### [What the exercise asks]
Set down the records that follow in full and without changes.

* * * * * * * * *

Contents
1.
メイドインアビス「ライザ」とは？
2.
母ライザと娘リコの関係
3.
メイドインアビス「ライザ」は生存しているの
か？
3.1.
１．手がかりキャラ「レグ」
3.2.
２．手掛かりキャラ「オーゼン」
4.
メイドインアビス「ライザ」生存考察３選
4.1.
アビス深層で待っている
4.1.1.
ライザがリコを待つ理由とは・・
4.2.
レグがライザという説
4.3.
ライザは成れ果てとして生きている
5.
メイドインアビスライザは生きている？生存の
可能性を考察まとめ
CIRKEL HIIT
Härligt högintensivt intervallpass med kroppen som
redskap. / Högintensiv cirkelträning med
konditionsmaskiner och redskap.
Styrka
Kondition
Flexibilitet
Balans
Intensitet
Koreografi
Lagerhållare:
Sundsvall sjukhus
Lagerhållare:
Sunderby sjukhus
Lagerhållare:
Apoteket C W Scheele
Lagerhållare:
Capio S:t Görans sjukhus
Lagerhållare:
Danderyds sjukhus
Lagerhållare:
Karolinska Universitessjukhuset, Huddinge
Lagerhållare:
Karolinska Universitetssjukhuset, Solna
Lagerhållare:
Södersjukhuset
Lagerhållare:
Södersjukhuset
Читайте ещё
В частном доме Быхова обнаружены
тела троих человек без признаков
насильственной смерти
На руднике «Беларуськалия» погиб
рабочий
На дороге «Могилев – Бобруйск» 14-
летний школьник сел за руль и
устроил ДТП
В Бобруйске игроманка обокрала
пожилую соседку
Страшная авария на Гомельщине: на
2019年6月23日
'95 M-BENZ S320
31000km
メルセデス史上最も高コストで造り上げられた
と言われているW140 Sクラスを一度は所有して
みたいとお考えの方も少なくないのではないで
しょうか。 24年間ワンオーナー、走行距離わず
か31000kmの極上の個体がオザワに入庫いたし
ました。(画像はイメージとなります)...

* * * * * * * * *

### [Result of this task]
Contents
1.
メイドインアビス「ライザ」とは？
2.
母ライザと娘リコの関係
3.
メイドインアビス「ライザ」は生存しているの
か？
3.1.
１．手がかりキャラ「レグ」
3.2.
２．手掛かりキャラ「オーゼン」
4.
メイドインアビス「ライザ」生存考察３選
4.1.
アビス深層で待っている
4.1.1.
ライザがリコを待つ理由とは・・
4.2.
レグがライザという説
4.3.
ライザは成れ果てとして生きている
5.
メイドインアビスライザは生きている？生存の
可能性を考察まとめ
CIRKEL HIIT
Härligt högintensivt intervallpass med kroppen som
redskap. / Högintensiv cirkelträning med
konditionsmaskiner och redskap.
Styrka
Kondition
Flexibilitet
Balans
Intensitet
Koreografi
Lagerhållare:
Sundsvall sjukhus
Lagerhållare:
Sunderby sjukhus
Lagerhållare:
Apoteket C W Scheele
Lagerhållare:
Capio S:t Görans sjukhus
Lagerhållare:
Danderyds sjukhus
Lagerhållare:
Karolinska Universitessjukhuset, Huddinge
Lagerhållare:
Karolinska Universitetssjukhuset, Solna
Lagerhållare:
Södersjukhuset
Lagerhållare:
Södersjukhuset
Читайте ещё
В частном доме Быхова обнаружены
тела троих человек без признаков
насильственной смерти
На руднике «Беларуськалия» погиб
рабочий
На дороге «Могилев – Бобруйск» 14-
летний школьник сел за руль и
устроил ДТП
В Бобруйске игроманка обокрала
пожилую соседку
Страшная авария на Гомельщине: на
2019年6月23日
'95 M-BENZ S320
31000km
メルセデス史上最も高コストで造り上げられた
と言われているW140 Sクラスを一度は所有して
みたいとお考えの方も少なくないのではないで
しょうか。 24年間ワンオーナー、走行距離わず
か31000kmの極上の個体がオザワに入庫いたし
ました。(画像はイメージとなります)...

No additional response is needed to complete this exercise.